«Como no me he preocupado de nacer, no me preocupo de morir». Federico García Lorca
“Dale café, mucho café”, ordenó el general Queipo de Llano al gobernador civil de Granada cuando supo del arresto de García Lorca. Hace ochenta años, la intolerancia asesinó sin duelo a uno de los más grandes poetas en lengua castellana, cuyos restos siguen hoy en el limbo de la ignominia.
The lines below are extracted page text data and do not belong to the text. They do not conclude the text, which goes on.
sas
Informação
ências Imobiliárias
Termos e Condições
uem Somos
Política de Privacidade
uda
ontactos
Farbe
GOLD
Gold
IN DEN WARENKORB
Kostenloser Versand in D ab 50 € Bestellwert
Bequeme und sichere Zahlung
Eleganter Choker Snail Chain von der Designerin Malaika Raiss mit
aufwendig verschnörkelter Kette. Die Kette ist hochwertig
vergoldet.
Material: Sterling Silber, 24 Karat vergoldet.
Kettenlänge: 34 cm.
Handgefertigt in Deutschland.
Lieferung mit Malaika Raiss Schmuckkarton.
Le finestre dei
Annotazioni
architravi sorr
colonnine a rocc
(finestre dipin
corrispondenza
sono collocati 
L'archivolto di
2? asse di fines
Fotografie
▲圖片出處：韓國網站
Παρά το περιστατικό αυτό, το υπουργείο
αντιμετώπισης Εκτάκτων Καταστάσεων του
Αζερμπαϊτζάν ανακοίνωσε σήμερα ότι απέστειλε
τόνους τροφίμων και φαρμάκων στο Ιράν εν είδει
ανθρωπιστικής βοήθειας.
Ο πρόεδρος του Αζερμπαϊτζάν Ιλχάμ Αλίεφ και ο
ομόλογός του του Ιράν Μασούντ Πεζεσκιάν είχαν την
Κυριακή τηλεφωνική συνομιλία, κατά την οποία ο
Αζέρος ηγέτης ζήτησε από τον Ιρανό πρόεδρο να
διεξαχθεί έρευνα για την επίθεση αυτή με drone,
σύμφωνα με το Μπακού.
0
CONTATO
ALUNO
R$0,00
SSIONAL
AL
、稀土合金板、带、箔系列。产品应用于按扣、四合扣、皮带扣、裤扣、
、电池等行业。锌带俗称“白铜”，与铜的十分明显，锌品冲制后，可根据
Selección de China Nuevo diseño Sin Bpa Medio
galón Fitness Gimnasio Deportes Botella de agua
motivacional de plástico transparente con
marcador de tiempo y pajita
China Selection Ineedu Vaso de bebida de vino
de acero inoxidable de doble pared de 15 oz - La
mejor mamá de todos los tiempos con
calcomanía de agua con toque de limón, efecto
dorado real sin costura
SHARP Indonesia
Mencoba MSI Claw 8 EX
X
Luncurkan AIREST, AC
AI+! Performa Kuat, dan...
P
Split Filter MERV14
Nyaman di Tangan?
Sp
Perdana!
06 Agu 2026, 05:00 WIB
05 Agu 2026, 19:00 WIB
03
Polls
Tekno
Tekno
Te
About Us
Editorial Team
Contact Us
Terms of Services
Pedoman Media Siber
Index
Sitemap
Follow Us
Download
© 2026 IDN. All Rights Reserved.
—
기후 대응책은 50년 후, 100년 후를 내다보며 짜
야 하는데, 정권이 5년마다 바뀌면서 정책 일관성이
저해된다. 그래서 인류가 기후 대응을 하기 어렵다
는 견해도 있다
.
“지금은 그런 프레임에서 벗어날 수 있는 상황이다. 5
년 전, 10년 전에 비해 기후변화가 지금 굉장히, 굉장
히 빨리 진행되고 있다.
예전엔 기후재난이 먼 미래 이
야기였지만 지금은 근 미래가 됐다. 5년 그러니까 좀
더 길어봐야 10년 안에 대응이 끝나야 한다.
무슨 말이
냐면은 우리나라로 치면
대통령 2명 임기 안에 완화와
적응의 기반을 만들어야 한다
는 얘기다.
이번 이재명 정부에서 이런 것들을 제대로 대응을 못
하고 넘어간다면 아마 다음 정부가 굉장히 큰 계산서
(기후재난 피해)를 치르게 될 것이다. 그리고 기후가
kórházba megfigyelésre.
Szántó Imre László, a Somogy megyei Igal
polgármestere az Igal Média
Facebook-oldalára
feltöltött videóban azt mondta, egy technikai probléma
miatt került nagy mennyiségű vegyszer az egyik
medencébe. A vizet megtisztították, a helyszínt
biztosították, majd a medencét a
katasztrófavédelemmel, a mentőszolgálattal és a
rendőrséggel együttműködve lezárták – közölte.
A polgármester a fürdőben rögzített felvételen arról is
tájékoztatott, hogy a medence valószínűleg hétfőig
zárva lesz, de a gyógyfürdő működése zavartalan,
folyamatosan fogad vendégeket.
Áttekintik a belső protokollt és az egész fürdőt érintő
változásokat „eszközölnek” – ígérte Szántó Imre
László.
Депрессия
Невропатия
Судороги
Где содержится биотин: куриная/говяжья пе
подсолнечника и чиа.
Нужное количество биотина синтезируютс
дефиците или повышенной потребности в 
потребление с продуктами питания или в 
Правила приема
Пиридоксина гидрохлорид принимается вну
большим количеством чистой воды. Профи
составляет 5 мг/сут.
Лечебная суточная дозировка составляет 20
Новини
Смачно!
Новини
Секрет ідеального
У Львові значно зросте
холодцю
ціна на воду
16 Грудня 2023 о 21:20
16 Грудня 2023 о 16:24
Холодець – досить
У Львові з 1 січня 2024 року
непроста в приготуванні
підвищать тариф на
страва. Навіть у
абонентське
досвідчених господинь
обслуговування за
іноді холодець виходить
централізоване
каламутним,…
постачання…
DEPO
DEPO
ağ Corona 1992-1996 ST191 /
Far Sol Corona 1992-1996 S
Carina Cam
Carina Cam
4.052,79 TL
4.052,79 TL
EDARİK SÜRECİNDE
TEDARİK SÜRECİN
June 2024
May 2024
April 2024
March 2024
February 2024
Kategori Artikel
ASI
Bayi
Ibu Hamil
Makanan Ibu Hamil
Cuando las balas segaron el ingenio del escritor granadino en una barranca perdida, a punto estaba de ver la luz ‘Poeta en Nueva York’, reflejo de su experiencia en la metrópolis entre 1929 y 1930.
Deambulando este mes de agosto por la cuadrícula de la Gran Manzana, mis sentidos captaban mil y un estímulos de la que Federico denominó «Babilonia trepidante y enloquecedora», que me trajeron a la memoria ‘Poeta en Nueva York’, su arquitectura extrahumana, sus rascacielos más altos que la luna, sus ritmos furiosos preñados de mecánica y metal o las locuras eléctricas de Times Square, epicentro «de la ciudad más atrevida y más moderna del mundo».
Cuando al escudriñar las cumbres neoyorquinas rasgando las nubes, en ese incesante miracielos que es Manhattan, y surgió de pronto el Chrysler Building, releí mentalmente lo que la pluma de Lorca había plasmado cuando en 1930 fue testigo de su construcción: «(…) Un edificio enorme con cien pisos, blanco y negro, que es una verdadera maravilla».
De regreso a la tierra en la que ‘nunca pasa nada’, he vuelto a ‘Poeta en Nueva York’, publicado cuatro años después del asesinato del escritor: «Por el East River y el Queensborough / los muchachos luchaban con la industria, / y los judíos vendían al fauno del río / la rosa de la circuncisión / y el cielo desembocaba por los puentes y los tejados / manadas de bisontes empujadas por el viento».